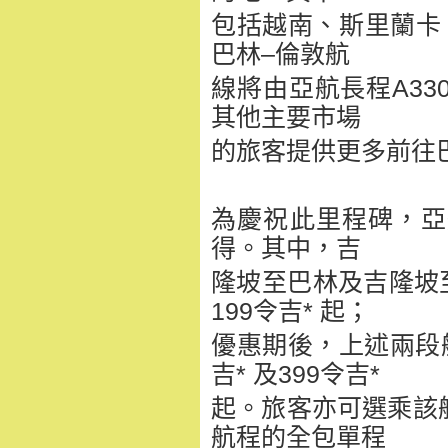
包括越南、斯里蘭卡
巴林–倫敦航
線將由亞航長程A3
其他主要市場
的旅客提供更多前往
為慶祝此里程碑，亞
得。其中，吉
隆坡至巴林及吉隆坡至
199令吉* 起；
優惠期後，上述兩段
吉* 及399令吉*
起。旅客亦可選乘該
航程的全包單程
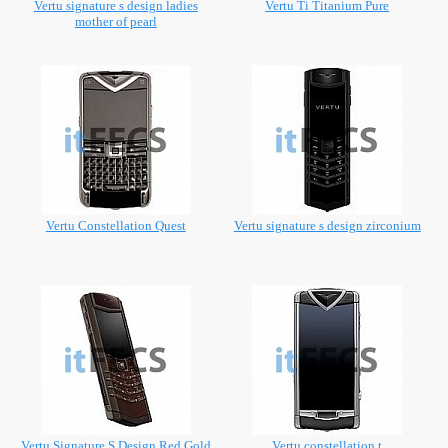
Vertu signature s design ladies
Vertu Ti Titanium Pure
mother of pearl
Vertu Constellation Quest
Vertu signature s design zirconium
Vertu Signature S Design Red Gold
Vertu constellation t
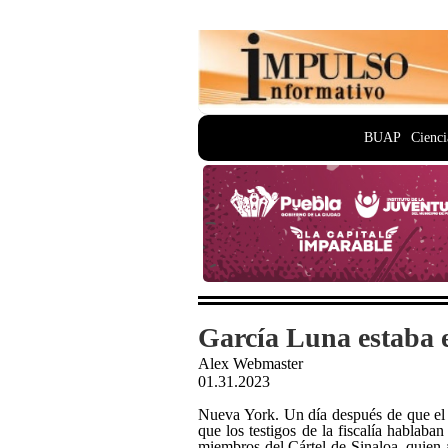
BUAP
Cienci
García Luna estaba 
Alex Webmaster
01.31.2023
Nueva York. Un día después de que el 
que los testigos de la fiscalía hablaba
miembros del Cártel de Sinaloa, quien 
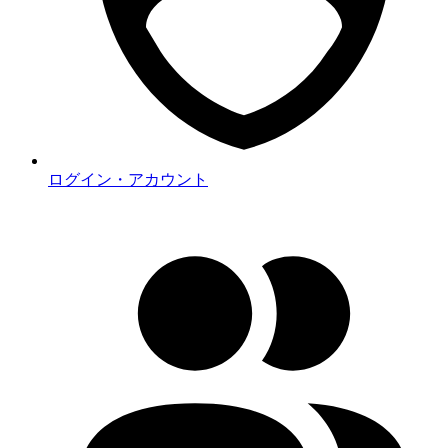
ログイン・アカウント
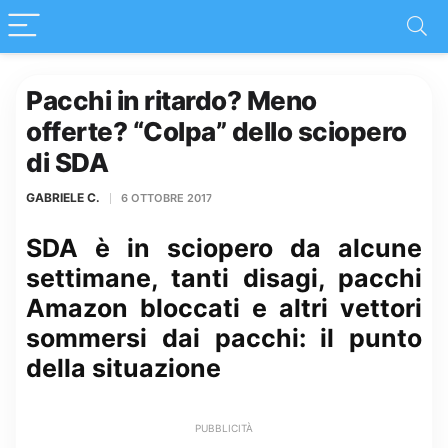
Pacchi in ritardo? Meno
offerte? “Colpa” dello sciopero
di SDA
GABRIELE C.
6 OTTOBRE 2017
SDA è in sciopero da alcune
settimane, tanti disagi, pacchi
Amazon bloccati e altri vettori
sommersi dai pacchi: il punto
della situazione
PUBBLICITÀ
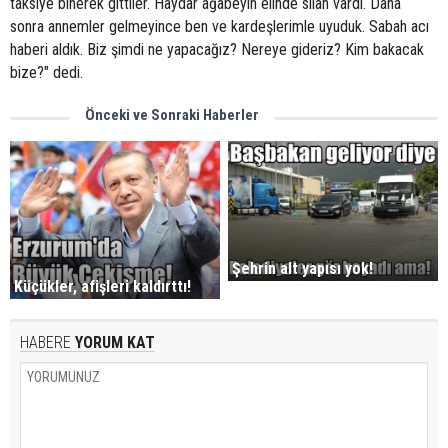
taksiye binerek gittiler. Haydar ağabeyin elinde silah vardı. Daha
sonra annemler gelmeyince ben ve kardeşlerimle uyuduk. Sabah acı
haberi aldık. Biz şimdi ne yapacağız? Nereye gideriz? Kim bakacak
bize?" dedi.
Önceki ve Sonraki Haberler
Şehrin alt yapısı yok!
Küçükler, afişleri kaldırttı!
HABERE
YORUM KAT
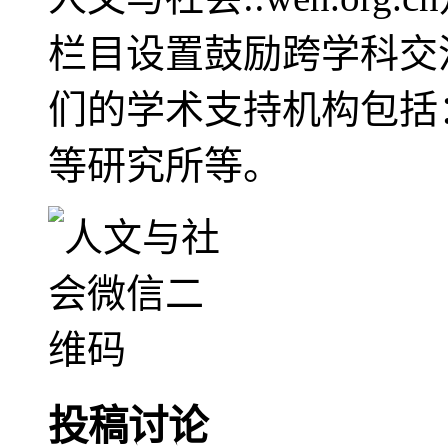
栏目设置鼓励跨学科交
们的学术支持机构包括
等研究所等。
投稿讨论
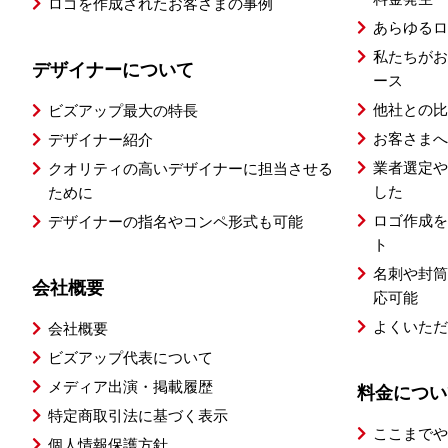
ロゴを作成されたお客さまの事例
あらゆるロ
私たちがお
デザイナーについて
ース
他社との比
ビズアップ最大の特長
お客さまへ
デザイナー紹介
業者選定や
クオリティの高いデザイナーに担当させる
した
ために
ロゴ作成を
デザイナーの指名やコンペ形式も可能
ト
名刺や封筒
会社概要
応可能
よくいただ
会社概要
ビズアップ代表について
メディア出演・掲載履歴
料金につい
特定商取引法に基づく表示
ここまでや
個人情報保護方針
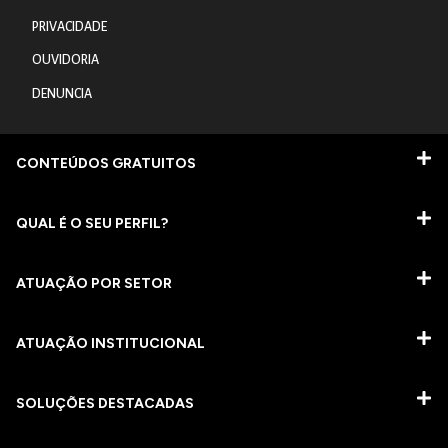
PRIVACIDADE
OUVIDORIA
DENUNCIA
CONTEÚDOS GRATUITOS
QUAL É O SEU PERFIL?
ATUAÇÃO POR SETOR
ATUAÇÃO INSTITUCIONAL
SOLUÇÕES DESTACADAS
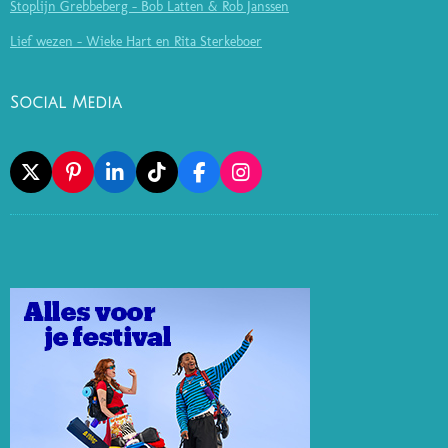
Stoplijn Grebbeberg - Bob Latten & Rob Janssen
Lief wezen - Wieke Hart en Rita Sterkeboer
Social Media
X
P
L
T
F
I
I
I
I
A
N
N
N
K
C
S
T
K
T
E
T
E
E
O
B
A
R
D
K
O
G
E
I
O
R
S
N
K
A
T
M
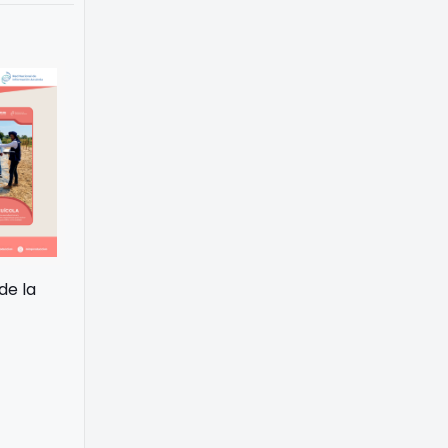
de la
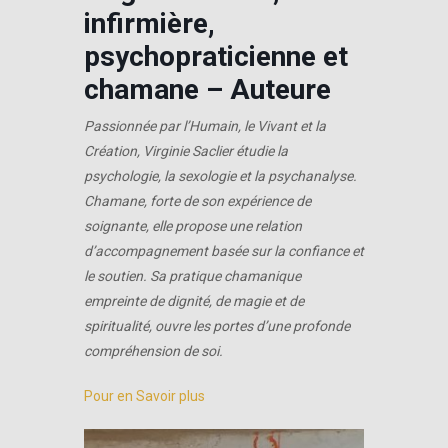
infirmière,
psychopraticienne et
chamane – Auteure
Passionnée par l’Humain, le Vivant et la
Création, Virginie Saclier étudie la
psychologie, la sexologie et la psychanalyse.
Chamane, forte de son expérience de
soignante, elle propose une relation
d’accompagnement basée sur la confiance et
le soutien. Sa pratique chamanique
empreinte de dignité, de magie et de
spiritualité, ouvre les portes d’une profonde
compréhension de soi.
Pour en Savoir plus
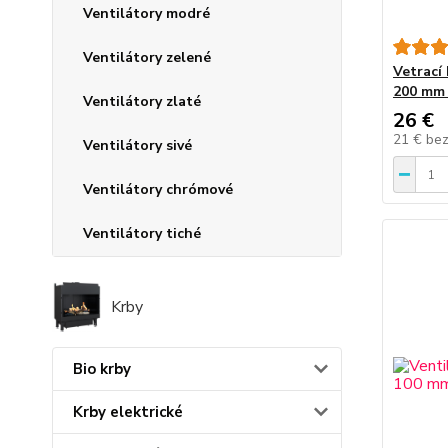
Ventilátory modré
Ventilátory zelené
Vetrací
200 mm
Ventilátory zlaté
26 €
21 €
be
Ventilátory sivé
Ventilátory chrómové
Ventilátory tiché
Krby
Bio krby
Krby elektrické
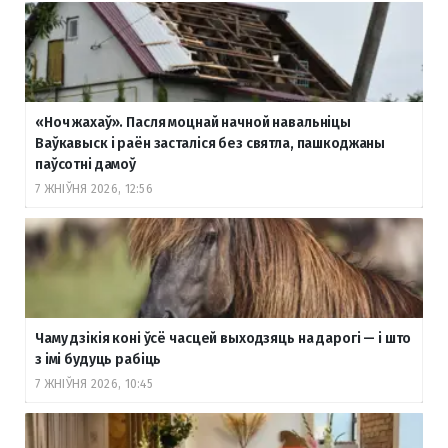
«Ноч жахаў». Пасля моцнай начной навальніцы
Ваўкавыск і раён засталіся без святла, пашкоджаны
паўсотні дамоў
7 ЖНІЎНЯ 2026, 12:56
Чаму дзікія коні ўсё часцей выходзяць на дарогі — і што
з імі будуць рабіць
7 ЖНІЎНЯ 2026, 10:45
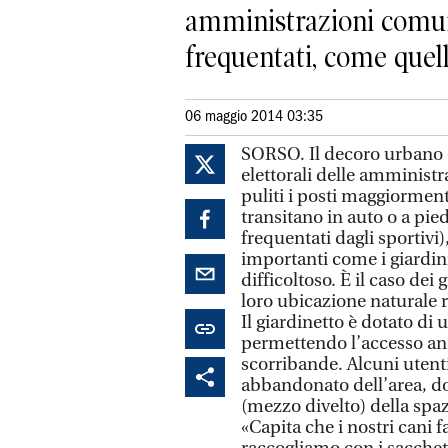
amministrazioni comuna
frequentati, come quelli
06 maggio 2014 03:35
SORSO. Il decoro urbano 
elettorali delle amminist
puliti i posti maggiorment
transitano in auto o a piedi
frequentati dagli sportivi
importanti come i giardini
difficoltoso. È il caso dei 
loro ubicazione naturale ri
Il giardinetto è dotato di 
permettendo l’accesso anc
scorribande. Alcuni utent
abbandonato dell’area, do
(mezzo divelto) della spa
«Capita che i nostri cani 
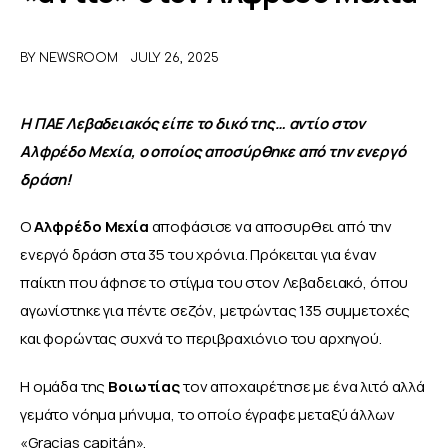
ΑΦΙΕΡΩΜΑΤΑ
BY
NEWSROOM
JULY 26, 2025
MEET THE TEAM
Η ΠΑΕ Λεβαδειακός είπε το δικό της… αντίο στον 
Αλφρέδο Μεχία, ο οποίος αποσύρθηκε από την ενεργό 
δράση!
Ο 
Αλφρέδο Μεχία 
αποφάσισε να αποσυρθει από την 
ενεργό δράση στα 35 του χρόνια. Πρόκειται για έναν 
παίκτη που άφησε το στίγμα του στον Λεβαδειακό, όπου 
αγωνίστηκε για πέντε σεζόν, μετρώντας 135 συμμετοχές 
και φορώντας συχνά το περιβραχιόνιο του αρχηγού.
Η ομάδα της 
Βοιωτίας 
τον αποχαιρέτησε με ένα λιτό αλλά 
γεμάτο νόημα μήνυμα, το οποίο έγραφε μεταξύ άλλων 
«Gracias capitán».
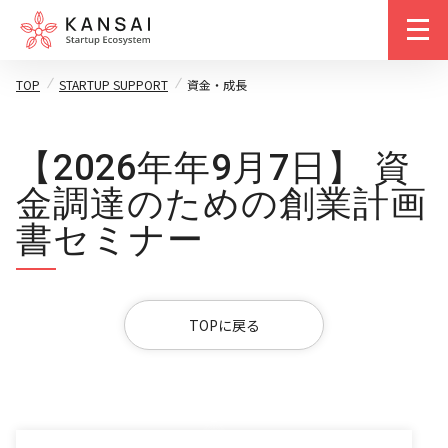
m
TOP
STARTUP SUPPORT
資金・成長
【2026年年9月7日】 資
金調達のための創業計画
書セミナー
TOPに戻る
* * * * * * *
> **Your task**
Output each line of the listing above that has "στον".

> **Result below**
Η ΠΑΕ Λεβαδειακός είπε το δικό της… αντίο στον 
παίκτη που άφησε το στίγμα του στον Λεβαδειακό, όπου 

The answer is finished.